The marshal who received the letter forwarded it to the Secret Service, which dispatched an agent to the prison to interview Krueger.
Krueger told the agent that he would attempt to kill Obama "JFK-style" by attacking the president's motorcade, and if that didn't work, he would "wait until the president entered the Oval Office and shoot him through the window from a building across the street," according to a criminal complaint.
Krueger pleaded guilty last year to one count of making threats against the president, acknowledging he wrote the letter, mailed it and meant it to be taken seriously.

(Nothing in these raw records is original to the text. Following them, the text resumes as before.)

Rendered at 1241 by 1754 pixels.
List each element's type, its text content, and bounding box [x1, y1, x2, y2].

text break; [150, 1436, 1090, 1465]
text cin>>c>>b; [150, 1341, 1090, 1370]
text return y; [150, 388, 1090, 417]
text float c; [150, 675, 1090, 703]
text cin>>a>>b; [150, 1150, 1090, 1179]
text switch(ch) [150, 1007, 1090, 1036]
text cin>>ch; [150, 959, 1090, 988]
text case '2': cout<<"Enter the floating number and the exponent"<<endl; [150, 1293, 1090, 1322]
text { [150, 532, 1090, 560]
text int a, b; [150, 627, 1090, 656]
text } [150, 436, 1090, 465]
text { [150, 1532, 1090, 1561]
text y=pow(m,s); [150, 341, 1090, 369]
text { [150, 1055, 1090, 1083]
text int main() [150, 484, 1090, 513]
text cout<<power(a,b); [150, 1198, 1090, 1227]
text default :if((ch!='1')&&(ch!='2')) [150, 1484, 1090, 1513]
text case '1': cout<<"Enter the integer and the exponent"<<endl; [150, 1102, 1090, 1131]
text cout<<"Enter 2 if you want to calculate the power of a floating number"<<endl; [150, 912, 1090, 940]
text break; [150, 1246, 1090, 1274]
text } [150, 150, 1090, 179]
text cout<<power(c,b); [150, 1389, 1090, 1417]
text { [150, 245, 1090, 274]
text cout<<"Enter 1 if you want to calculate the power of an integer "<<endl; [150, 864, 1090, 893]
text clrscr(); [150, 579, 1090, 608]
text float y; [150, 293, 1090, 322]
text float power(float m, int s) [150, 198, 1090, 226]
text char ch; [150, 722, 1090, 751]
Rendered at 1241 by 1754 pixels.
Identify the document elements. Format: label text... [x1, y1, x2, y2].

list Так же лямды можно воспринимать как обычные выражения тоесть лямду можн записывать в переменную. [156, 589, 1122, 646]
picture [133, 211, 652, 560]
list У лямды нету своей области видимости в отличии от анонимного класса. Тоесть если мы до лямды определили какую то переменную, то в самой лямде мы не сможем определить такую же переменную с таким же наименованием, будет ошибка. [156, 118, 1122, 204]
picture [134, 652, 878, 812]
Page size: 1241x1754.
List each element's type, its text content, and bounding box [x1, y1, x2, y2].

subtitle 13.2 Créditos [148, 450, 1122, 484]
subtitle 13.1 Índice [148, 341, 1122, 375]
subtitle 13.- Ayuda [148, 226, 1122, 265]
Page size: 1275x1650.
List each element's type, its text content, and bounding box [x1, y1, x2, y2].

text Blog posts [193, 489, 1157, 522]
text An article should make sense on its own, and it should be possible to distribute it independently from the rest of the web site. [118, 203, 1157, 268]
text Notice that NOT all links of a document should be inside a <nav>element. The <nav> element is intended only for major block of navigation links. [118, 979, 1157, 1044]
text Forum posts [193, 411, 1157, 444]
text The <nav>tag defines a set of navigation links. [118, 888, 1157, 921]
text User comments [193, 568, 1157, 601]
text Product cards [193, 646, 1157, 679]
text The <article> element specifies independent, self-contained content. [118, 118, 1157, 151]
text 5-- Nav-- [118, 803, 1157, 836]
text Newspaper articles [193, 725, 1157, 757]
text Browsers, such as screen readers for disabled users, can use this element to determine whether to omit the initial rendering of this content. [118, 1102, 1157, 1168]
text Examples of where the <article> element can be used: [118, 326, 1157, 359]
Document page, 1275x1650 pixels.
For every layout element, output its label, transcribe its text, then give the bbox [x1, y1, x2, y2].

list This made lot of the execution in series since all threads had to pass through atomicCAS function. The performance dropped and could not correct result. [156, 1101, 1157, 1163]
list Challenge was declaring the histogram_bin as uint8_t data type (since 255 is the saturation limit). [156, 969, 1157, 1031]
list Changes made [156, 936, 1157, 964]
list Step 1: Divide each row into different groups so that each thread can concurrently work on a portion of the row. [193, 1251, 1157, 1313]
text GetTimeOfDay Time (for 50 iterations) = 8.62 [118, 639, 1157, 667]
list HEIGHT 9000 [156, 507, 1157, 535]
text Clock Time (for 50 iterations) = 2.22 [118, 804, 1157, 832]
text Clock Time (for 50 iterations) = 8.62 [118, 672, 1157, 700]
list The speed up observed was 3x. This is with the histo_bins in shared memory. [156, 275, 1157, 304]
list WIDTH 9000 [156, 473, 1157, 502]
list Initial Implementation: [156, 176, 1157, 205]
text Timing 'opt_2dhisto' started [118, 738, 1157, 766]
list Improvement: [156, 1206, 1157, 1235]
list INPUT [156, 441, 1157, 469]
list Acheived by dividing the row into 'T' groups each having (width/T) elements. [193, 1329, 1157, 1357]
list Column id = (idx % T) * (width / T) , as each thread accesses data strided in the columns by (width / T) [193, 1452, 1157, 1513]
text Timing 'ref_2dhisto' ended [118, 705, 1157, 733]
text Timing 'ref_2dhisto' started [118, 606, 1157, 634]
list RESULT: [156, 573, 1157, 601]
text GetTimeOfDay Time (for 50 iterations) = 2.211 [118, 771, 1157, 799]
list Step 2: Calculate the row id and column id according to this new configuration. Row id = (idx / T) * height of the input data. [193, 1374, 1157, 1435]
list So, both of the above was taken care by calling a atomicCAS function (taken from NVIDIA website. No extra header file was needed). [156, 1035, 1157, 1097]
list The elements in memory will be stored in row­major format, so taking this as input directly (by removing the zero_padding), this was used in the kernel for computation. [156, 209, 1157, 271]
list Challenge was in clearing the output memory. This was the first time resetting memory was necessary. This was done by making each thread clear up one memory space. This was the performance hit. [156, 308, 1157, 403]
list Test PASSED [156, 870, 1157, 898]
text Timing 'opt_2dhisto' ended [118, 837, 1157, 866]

Defense lawyer Leon Spies wrote in court documents that Krueger, who has a lengthy criminal history that includes burglary and forgery charges, later acknowledged that writing the letter was "the stupidest idea I've ever had." He said his client wrote the letter with the encouragement and assistance of another inmate because of a misguided belief that it would "lead to a better correctional placement and improved mental health treatment." A prison employee helped him find the address for the marshal in Alabama, he added.
Spies had asked that Krueger be kept out of prison, saying he was vulnerable to manipulation and exploitation because of his mental disability and that supervised release would be punishment enough.
After his guilty plea in December, Krueger was placed in a halfway house in Council Bluffs. He absconded in January, before turning himself in to authorities days later in South Dakota, court records show.